On the same day, Google updated Gmail on Android to feature protection from phishing attacks. Media outlets noticed that, while the added protection was announced on the same day as the attack, it "may not have prevented this week's attack, however, as that attack involved a malicious and fake 'Google Docs' app that was hosted on Google's own domain". In early May 2017, Ars Technica reported that "at least three security researchers" had raised issues about the threat, one of them in October 2011, and that the attacker or attackers behind the actual incident "may have copied the technique from a proof of concept posted by one security researcher to GitHub in February". Furthermore, the report noted that Google had been repeatedly warned by researchers about the potential threat, with security researcher Greg Carson telling Ars Technica that "I don't think Google fully understood how severely this could be abused, but certainly, hackers did".

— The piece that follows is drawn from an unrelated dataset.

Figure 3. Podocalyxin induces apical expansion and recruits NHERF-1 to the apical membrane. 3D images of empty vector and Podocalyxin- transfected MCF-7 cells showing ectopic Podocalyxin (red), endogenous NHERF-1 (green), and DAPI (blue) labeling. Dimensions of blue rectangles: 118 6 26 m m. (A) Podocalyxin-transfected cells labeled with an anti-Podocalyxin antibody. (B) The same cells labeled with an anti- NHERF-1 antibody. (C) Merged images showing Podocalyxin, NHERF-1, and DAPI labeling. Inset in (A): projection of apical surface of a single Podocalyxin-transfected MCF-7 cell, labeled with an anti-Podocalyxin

=== 2017 "Terms of Service" error ===
In October 2017, Google released a server-side update to its codebase, which started incorrectly flagging random documents as unspecified violations of its "Terms of Service" policies. A fix was released shortly afterward, though the issue became noteworthy for the extent of Google's control over users' content, including its analysis of the contents of documents, as well as for its ability to shut users out at any time, including during critical moments of work.